Major extracranial bleeding related to treatment

Alteplase Group (19 of 29)

0%

Aspirin Group (13 of 27)

0%

Zero major extracranial bleeds related to study treatment in either arm. One after-acute-phase gastrointestinal bleed (colon polyps, requiring transfusion) in the aspirin group attributed to secondary-prevention antithrombotic therapy, not the acute study drug.

Serious adverse events after acute phase (%)

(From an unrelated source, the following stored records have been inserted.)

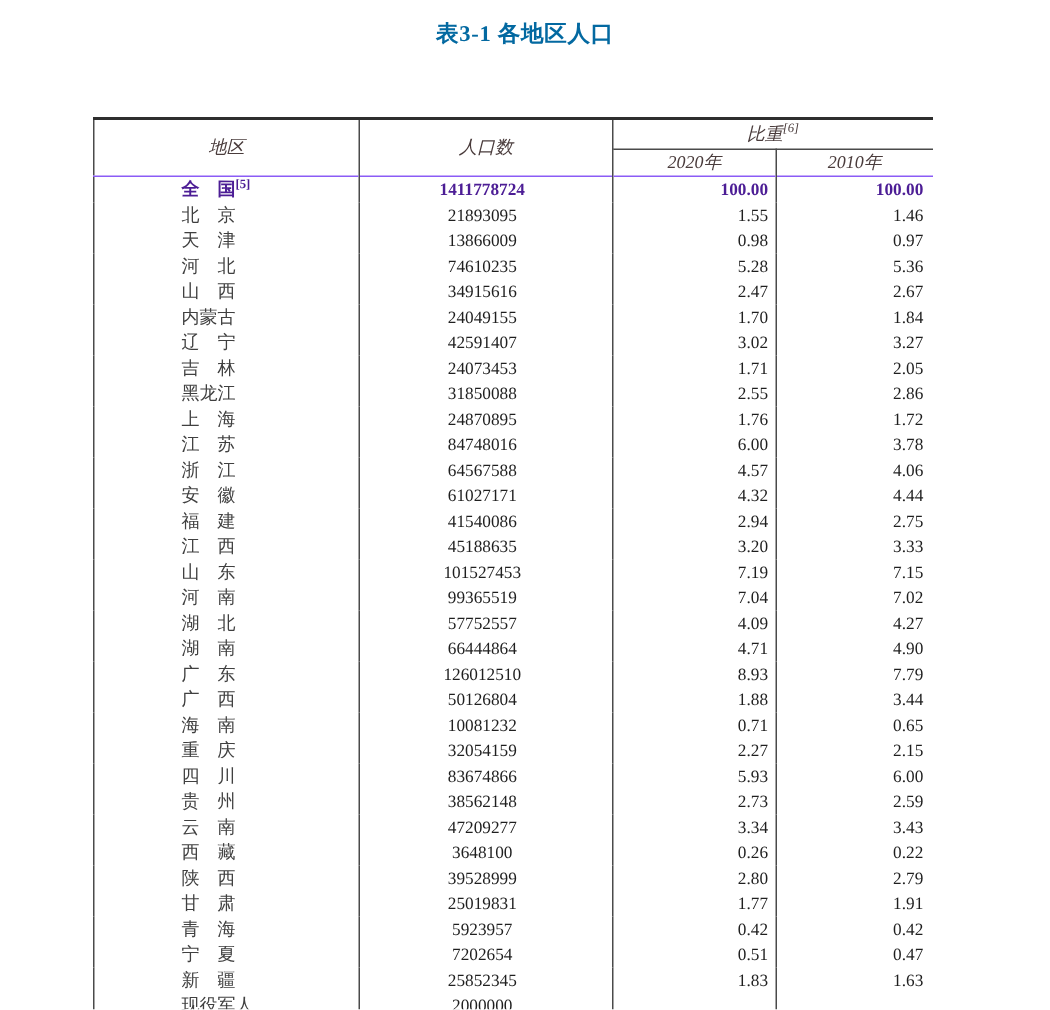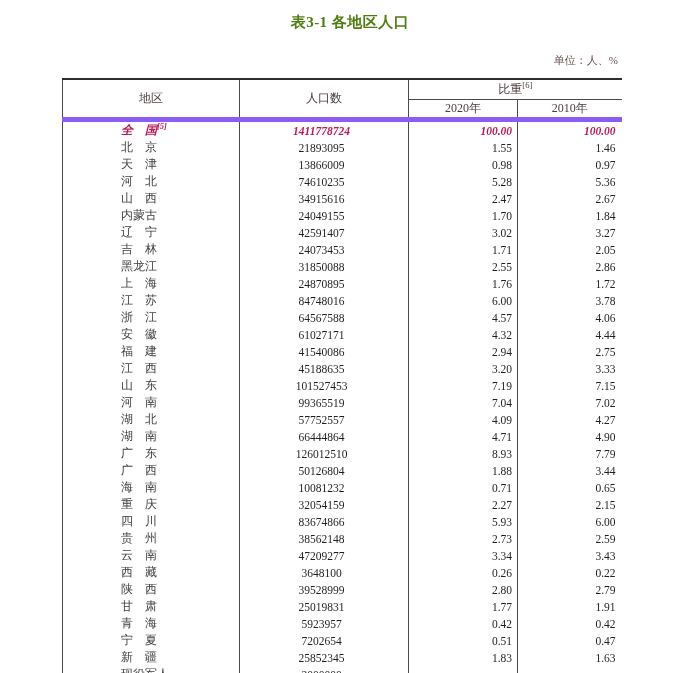--- a/index.html
+++ b/index.html
@@ -12,21 +12,21 @@
     overflow: hidden;
   }
   .title {
     position: absolute;
     top: 13px;
     left: 0;
     width: 100%;
     text-align: center;
     font-size: 15px;
     font-weight: bold;
-    color: #4d7c0f;
+    color: #0369a1;
     letter-spacing: 0.5px;
   }
   .unit-note {
     position: absolute;
     top: 53px;
     left: 62px;
     width: 556px;
     text-align: right;
     font-size: 11px;
     color: #6b4a4a;
@@ -39,21 +39,21 @@
     border-collapse: collapse;
     table-layout: fixed;
     border-top: 2px solid #2e2e2e;
     border-bottom: 2px solid #2e2e2e;
     border-left: 1px solid #4a4a4a;
   }
   col.c1 { width: 177px; }
   col.c2 { width: 169px; }
   col.c3 { width: 109px; }
   col.c4 { width: 104px; }
-  thead { border-bottom: 5px solid #8b5cf6; }
+  thead { border-bottom: 1px solid #8b5cf6; font-style: italic; }
   thead th {
     font-weight: normal;
     font-size: 12px;
     color: #4a3c3c;
     text-align: center;
     padding: 0;
   }
   th.h-region, th.h-population { border-right: 1px solid #4a4a4a; }
   th.h-proportion { height: 19px; border-bottom: 1px solid #4a4a4a; }
   th.h-2020 { height: 17px; border-right: 1px solid #4a4a4a; }
@@ -71,30 +71,29 @@
   td.c-region {
     font-size: 12px;
     color: #404040;
     text-align: left;
     padding-left: 58px;
     border-right: 1px solid #4a4a4a;
   }
   td.c-pop   { text-align: center; padding-right: 5px; border-right: 1px solid #4a4a4a; }
   td.c-2020  { text-align: right; padding-right: 5px; border-right: 1px solid #4a4a4a; }
   td.c-2010  { text-align: right; padding-right: 6px; }
-  tr.bold-row td { font-weight: bold; color: #be185d; font-style: italic; }
+  tr.bold-row td { font-weight: bold; color: #4c1d95; }
 </style>
 </head>
 <body>
 
 <div id="page">
 
   <div class="title">表3-1 各地区人口</div>
 
-  <div class="unit-note">单位：人、%</div>
 
   <table class="pop-table">
     <colgroup>
       <col class="c1">
         <col class="c2">
         <col class="c3">
         <col class="c4">
     </colgroup>
     <thead>
       <tr>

Alteplase Group (19 of 29)

14%

Aspirin Group (13 of 27)

17%

Alteplase 5/35 (14%) vs aspirin 6/35 (17%). Most were extra-ocular ischaemic events (carotid endarterectomy in 6, pyelonephritis in 5, melena on colon polyps, and one manic episode in a known bipolar patient). None related to acute study treatment.

Trial Design

Type

  • Phase 3, multicentre randomised controlled trial
  • Double-dummy, patient-blinded and assessor-blinded
  • 1:1 allocation (alteplase + oral placebo vs aspirin + IV saline placebo)
  • Conducted across 16 French stroke units
  • Binary-superiority primary; underpowered per investigators

Timeline

Enrolled 8 June 2018 – 2 October 2023; published Lancet Neurology November 2025.

N

70

Enrollment

70 patients (35 alteplase / 35 aspirin) at 16 French stroke units. Enrolled June 2018 to October 2023. Phase 3 double-dummy patient- and assessor-blinded RCT. Primary endpoint: visual acuity ≥0.3 LogMAR gain at 1 month. Underpowered per investigators. Published Lancet Neurology November 2025.

ClinicalTrials.gov

NCT03197194

Bedside Pearl

THEIA (Lancet Neurology 2025): first phase 3 RCT of IV alteplase 0.9 mg/kg vs aspirin 300 mg within 4.5h of non-arteritic CRAO. Visual acuity improvement at 1 month 66% vs 48% (adjusted OR 1.10, p=0.95); directionally favouring alteplase but not significant; trial underpowered at N=70. Zero symptomatic ICH in either arm. Result does not prove alteplase ineffective; it underscores the need for the planned IPD meta-analysis (THEIA + TenCRAOS + REVISION). Pre-THEIA guidance (Mac Grory AHA/NANOS 2021): IV alteplase "may be considered" for disabling CRAO meeting criteria. THEIA does not change that.